視覚的には、自分の意識(感覚や感情や思いなど)の一つ一つは砂粒のように小さく、それらが一箇所にふんわり集まって空間に漂っている感じです。
それら一つ一つの粒はごく単純な感情だったり、一瞬の感覚や思いだったりと全く単純なものです。
それらが何万何億個と集まっているのですが、そのぼんやりとした全体を、自分は「私」と呼んでいるのだというふうに見えました。
「私」と呼んでいるその小さな粒の集まりは、その一つ一つの粒を見ればとうてい「私」といえるような代物ではありません。

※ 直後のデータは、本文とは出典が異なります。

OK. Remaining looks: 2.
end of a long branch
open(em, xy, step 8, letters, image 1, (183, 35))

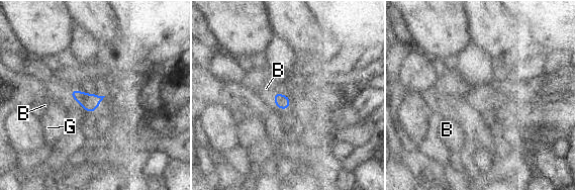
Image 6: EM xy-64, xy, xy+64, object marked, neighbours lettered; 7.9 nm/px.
110 nm wide
skip()
B and G are other cells; border along (273, 92), (275, 104) in image 6; none of them fits

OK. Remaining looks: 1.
finish(no edits, rest unchecked)

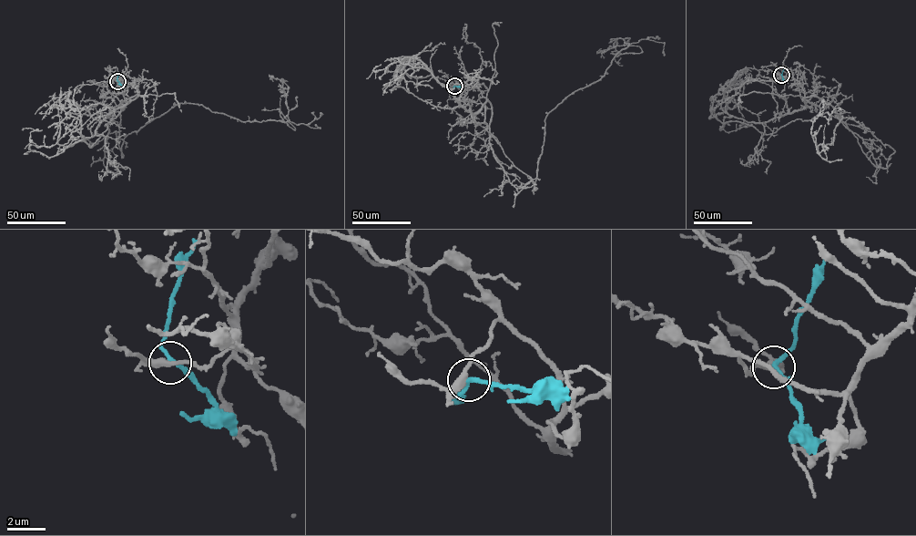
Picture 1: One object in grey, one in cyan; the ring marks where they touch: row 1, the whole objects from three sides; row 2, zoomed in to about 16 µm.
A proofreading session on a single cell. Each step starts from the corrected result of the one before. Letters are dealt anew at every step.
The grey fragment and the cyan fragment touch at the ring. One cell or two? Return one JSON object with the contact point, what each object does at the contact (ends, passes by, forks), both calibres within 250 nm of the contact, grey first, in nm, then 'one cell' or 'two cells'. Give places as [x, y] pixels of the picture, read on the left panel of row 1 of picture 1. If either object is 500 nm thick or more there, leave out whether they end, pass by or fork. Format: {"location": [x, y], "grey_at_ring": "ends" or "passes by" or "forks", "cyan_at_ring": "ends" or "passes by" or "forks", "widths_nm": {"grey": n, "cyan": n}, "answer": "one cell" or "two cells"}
{"location": [117, 81], "grey_at_ring": "passes by", "cyan_at_ring": "passes by", "widths_nm": {"grey": 320, "cyan": 200}, "answer": "two cells"}

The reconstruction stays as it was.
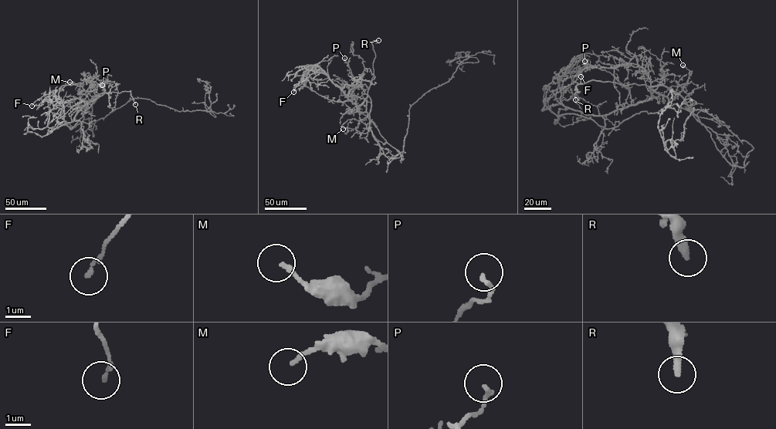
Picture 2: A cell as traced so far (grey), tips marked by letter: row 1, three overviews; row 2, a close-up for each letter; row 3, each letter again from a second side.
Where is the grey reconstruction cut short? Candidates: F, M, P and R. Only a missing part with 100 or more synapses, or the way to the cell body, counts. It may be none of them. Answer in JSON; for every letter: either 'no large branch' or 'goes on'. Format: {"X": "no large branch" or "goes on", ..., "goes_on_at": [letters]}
{"F": "no large branch", "M": "no large branch", "P": "no large branch", "R": "goes on", "goes_on_at": ["R"]}

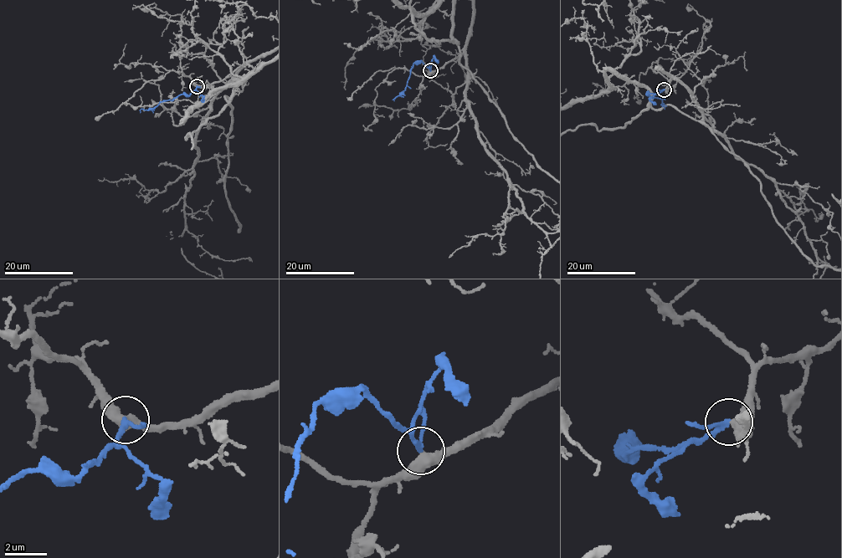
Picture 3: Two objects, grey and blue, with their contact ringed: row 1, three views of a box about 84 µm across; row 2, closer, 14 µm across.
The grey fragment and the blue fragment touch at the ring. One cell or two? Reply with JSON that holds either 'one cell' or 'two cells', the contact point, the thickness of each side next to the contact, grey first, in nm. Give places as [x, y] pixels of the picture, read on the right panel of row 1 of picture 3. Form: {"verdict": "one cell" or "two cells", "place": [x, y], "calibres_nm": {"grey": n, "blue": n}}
{"verdict": "one cell", "place": [664, 89], "calibres_nm": {"grey": 460, "blue": 190}}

それら一つ一つは誰もが持っているような単純化された意識(の粒)なのです。
そのような、誰のものでもなく個性といえるような特徴もない、一つ一つの粒が集まっているだけの全体を、私は何となく「私」という名前を付けて、「自分」と呼んでいるのだと思えたのでした。
そのような集まりである「私」に実体などない、と思えたその瞬間、今まで自分の内側に確かに存在していた「自分(私)」が、さらさらと溶け出してしまいました。「自分(私)というのは実態がなく幻影なんだ」と、確かに体感した瞬間でした。
●その後2~3週間たったころの後日談です
生活していて、何となく現実を客観的に見ているような感覚があります。
「自分(自我)にもあまりとらわれていないような、物事を一歩外側から見ているような感じで生活してる」ことに気づいたのです。
心が穏やかで、少しフワフワした感じです。